イギリス英語をイギリス人ぽく話すコツ!具体的な学習法やおすすめコンテンツを紹介

洗練された響きのイギリス英語を、「イギリス人ぽく」話してみたいと思ったことはありませんか?本記事ではイギリス英語・文化に精通する川合亮平さんに、イギリス英語の発信力を向上させる学習法やコツ、イギリス英語の習得におすすめのコンテンツなどを、ご自身の経験を基に紹介していただきます。

※本記事は、ENGLISH JOURNAL2022年12月号に掲載した内容を一部抜粋したものです。

イギリス英語を話したいあなたへ

例えば登山をするとき。頂上へたどり着くためのルートは(おおむね)一つではありません。複数あるのが普通でしょう。東京の高尾山は確か5、6 ルートあったと思います。英語の上達(今回のテーマは「イギリス英語発信力」の上達ですが)もそれに似ていると僕は考えます。目標は一つでもそこに至る方法はたくさんある。一つの方法が自分に合わなかったら、その他の選択肢がいくらでもある

高校時代、英語がずっと赤点で、その後20歳のときに大阪の自宅で英語独習を開始して、その後付かず離れず英語学習を継続し、英語学習を開始してから25年たった今、通訳者としてご飯を食べている僕はそう考えます。

これから「イギリス英語発信力」向上の方法論をスペースが許す限り紹介しますが、あくまで、「僕自身」が通ったルートだとお考えください。僕のやり方が絶対だと言うつもりは毛頭ない、ということです。ただ、せっかく一生懸命書きますので、少しでもお役に立てるような普遍的なアイデアを提供していければと思っています。

習うより慣れろ

まず、そもそも(イギリス)英語のスピーキング力を上げるのに僕が25年前から今でも大切にしているのは、「absorb」すること。英語を体になじませる、というか、五感を通じて体に吸収される、「習うより慣れろ」の感覚です。

「イギリス英語が話せるようになりたい!」と強く思い立って以来、自分の生活をできるだけイギリス英語環境にしました。具体的には、耳から入れる英語や音楽はイギリスにこだわったし、読む洋書も、そして能動的にやっていたシャドーイングもとにかくイギリス英語話者の音源だけを採用していました。その他、状況が許す限り、付き合う知人・友人たちもイギリス人をえり好みしていたと思います。
- - - - - - -
出題:
本文について答えてください。
1. 筆者が英語の独習を始めたのは何歳のときですか。
2. 登山ルートの例として挙げられている東京の山は何ですか。
3. 筆者が25年前から大切にしていることを表す英単語は何ですか。
本文の情報だけを使って答えてください。

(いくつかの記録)
- - - - - - -
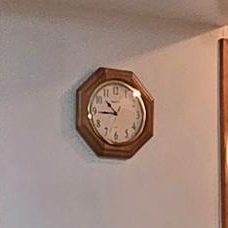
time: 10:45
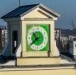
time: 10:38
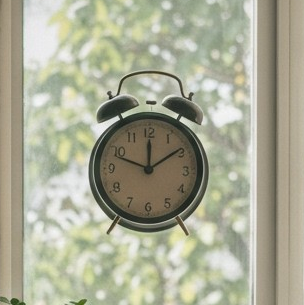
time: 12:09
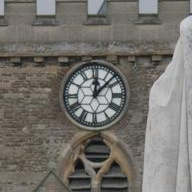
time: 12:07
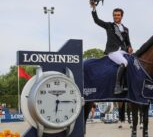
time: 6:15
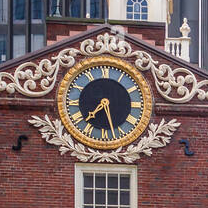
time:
- - - - - - -
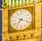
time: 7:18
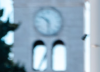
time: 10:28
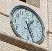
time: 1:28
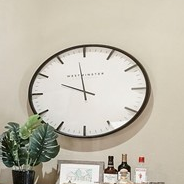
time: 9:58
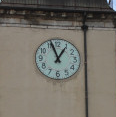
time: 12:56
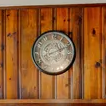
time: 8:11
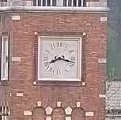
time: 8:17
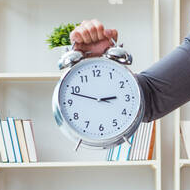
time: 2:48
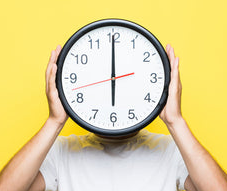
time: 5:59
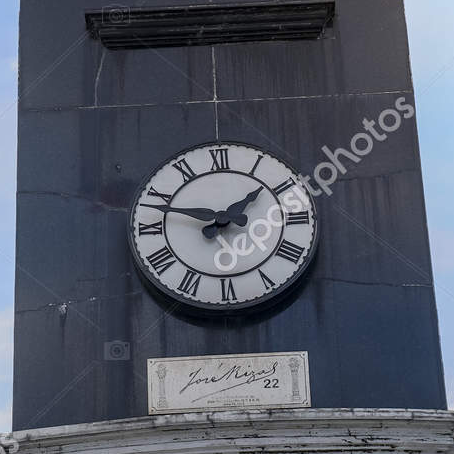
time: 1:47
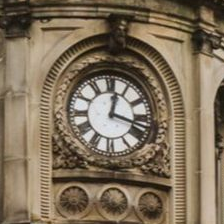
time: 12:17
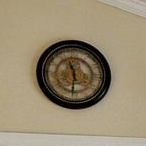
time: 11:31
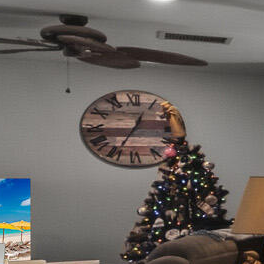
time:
- - - - - - -
解答:
1. 20歳のとき
2. 高尾山
3. absorb